Saturday, September 24, 2011

24 hours, 1440 minutes, 86400 seconds


Never put off till tomorrow what you can do today.” - Thomas Jefferson

Correct, of course. If you do it today you will have your tomorrow free-to do (or not to) whatever it pleases you.

It reminds me of the way “Travels with my aunt” ends. Henry is a recently retired bank manager in his 60s. At his mother’s funeral he meets his aunt Augusta whom he hasn’t seen since he’s been just a little boy. It doesn’t take long until he’s completely devoured by his aunt’s world of adventures, shady affairs and dubious characters.
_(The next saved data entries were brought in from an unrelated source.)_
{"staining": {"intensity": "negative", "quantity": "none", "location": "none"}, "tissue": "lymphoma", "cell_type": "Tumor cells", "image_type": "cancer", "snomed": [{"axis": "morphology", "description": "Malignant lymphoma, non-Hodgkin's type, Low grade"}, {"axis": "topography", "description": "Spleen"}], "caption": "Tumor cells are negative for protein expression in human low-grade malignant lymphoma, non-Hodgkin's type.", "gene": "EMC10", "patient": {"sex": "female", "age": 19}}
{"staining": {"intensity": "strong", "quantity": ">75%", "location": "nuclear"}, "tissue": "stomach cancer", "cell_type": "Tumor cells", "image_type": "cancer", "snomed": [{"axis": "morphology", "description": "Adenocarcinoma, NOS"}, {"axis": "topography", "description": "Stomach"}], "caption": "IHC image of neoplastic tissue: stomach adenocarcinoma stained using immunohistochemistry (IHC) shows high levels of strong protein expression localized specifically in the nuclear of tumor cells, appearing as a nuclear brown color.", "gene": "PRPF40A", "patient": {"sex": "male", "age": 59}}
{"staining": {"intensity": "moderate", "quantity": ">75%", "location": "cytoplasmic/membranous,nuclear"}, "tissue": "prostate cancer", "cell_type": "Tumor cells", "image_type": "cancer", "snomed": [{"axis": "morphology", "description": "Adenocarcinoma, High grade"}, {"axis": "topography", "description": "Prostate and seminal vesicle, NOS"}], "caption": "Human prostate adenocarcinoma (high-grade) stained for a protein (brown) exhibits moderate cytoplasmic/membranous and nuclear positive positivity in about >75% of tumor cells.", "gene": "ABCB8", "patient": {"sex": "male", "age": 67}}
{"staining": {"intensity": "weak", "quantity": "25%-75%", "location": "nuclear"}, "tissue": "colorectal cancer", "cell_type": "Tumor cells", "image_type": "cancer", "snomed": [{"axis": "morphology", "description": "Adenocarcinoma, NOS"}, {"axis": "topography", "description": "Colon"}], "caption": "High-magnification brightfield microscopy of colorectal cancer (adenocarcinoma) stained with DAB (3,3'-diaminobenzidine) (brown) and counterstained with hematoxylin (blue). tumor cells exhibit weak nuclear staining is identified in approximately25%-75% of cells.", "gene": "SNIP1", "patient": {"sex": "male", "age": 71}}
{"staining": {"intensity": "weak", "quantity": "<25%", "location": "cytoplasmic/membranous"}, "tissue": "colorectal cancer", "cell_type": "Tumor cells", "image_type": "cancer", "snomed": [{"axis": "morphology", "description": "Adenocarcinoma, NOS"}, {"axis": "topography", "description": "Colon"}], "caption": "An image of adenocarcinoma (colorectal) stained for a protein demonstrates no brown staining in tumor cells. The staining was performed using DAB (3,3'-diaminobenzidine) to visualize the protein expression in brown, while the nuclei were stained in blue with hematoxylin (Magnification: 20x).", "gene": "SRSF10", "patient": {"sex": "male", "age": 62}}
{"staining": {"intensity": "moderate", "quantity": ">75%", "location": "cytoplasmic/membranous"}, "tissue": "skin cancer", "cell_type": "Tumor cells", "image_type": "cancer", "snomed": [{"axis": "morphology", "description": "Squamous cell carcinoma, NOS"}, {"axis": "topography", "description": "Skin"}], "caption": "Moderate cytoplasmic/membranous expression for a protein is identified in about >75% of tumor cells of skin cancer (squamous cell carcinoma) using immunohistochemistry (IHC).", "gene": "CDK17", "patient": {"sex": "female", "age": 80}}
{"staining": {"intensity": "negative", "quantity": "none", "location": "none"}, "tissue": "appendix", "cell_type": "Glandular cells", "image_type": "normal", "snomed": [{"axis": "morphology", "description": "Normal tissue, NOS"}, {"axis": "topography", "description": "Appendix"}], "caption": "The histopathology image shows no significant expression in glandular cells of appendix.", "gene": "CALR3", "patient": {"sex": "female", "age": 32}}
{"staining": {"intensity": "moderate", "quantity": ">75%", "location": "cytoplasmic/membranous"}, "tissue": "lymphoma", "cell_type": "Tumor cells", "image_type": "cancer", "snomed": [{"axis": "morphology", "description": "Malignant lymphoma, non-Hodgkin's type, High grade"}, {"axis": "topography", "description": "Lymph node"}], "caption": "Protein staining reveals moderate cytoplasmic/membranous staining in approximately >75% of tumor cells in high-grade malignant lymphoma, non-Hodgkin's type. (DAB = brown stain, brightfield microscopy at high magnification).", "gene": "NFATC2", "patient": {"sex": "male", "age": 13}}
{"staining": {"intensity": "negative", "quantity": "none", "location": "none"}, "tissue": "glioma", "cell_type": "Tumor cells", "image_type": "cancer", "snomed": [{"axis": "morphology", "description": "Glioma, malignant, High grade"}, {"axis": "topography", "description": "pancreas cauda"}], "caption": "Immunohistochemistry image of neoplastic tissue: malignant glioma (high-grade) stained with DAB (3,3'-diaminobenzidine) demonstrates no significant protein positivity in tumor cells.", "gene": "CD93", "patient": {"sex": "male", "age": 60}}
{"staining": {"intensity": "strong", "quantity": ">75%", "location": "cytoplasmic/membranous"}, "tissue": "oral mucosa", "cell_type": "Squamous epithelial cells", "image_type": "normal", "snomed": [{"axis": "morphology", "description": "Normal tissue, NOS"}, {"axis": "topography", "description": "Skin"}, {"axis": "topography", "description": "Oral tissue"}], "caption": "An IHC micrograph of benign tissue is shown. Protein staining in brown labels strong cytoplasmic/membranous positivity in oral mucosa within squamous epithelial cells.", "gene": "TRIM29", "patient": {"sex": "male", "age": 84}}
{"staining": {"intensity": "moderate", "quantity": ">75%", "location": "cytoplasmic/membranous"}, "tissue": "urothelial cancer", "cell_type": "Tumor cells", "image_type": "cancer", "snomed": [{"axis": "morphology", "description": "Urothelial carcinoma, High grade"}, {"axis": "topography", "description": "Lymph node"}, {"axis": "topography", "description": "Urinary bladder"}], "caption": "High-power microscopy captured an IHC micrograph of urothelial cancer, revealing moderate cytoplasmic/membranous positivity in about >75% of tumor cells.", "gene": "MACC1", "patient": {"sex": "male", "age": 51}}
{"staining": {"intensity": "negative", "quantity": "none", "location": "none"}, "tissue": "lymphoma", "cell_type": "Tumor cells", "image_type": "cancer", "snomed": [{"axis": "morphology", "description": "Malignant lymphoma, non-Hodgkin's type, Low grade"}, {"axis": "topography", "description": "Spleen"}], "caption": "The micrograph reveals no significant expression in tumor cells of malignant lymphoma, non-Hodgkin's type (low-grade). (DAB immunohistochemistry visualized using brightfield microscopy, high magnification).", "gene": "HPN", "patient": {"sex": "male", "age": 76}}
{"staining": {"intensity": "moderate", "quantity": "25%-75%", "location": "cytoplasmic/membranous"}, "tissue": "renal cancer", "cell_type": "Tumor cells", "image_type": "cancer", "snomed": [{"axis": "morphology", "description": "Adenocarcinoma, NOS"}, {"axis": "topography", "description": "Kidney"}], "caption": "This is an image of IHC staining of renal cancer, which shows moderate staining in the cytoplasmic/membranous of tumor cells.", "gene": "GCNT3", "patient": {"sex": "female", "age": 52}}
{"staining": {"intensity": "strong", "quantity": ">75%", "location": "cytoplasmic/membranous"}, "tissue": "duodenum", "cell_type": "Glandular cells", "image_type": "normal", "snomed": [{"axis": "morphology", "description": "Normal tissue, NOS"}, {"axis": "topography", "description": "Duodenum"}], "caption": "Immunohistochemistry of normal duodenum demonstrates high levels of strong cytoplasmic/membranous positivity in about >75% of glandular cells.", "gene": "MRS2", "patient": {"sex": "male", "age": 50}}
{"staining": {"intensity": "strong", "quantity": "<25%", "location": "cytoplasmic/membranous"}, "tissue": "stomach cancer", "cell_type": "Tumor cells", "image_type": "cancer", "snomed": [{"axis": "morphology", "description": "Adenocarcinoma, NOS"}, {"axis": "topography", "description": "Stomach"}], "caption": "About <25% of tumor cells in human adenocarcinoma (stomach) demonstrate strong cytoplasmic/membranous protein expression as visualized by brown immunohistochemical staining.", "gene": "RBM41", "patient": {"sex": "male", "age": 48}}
To cut the long (and enchanting and very funny) story short Henry and aunt Augusta end up in Paraguay and he’s facing the choice to either return to his neat Southwood house and his dahlia garden where, as Augusta puts it “you will think how every day you are getting a little closer to death. It will stand there as close as the bedroom wall. And you’ll become more and more afraid of the wall because nothing can prevent you coming nearer and nearer to it”, or stay with her in Paraguay where “tomorrow you may be shot in the street by a policeman because you haven’t understood his words or a man may knife you because he thinks you’re acting in a superior way. But you won’t be edging day by day across to any last wall. The wall will find you of its own accord without your help, and every day you live will seem to you a kind of victory.” Henry makes up his mind: “I have been happy but I have been so bored for so long.

Some consideration of the consequences before acting is by all means healthy; to think first “What’s the worst that can happen?” instead of jumping in blindfolded. 
Well, sometimes the worst is nothing to happen at all.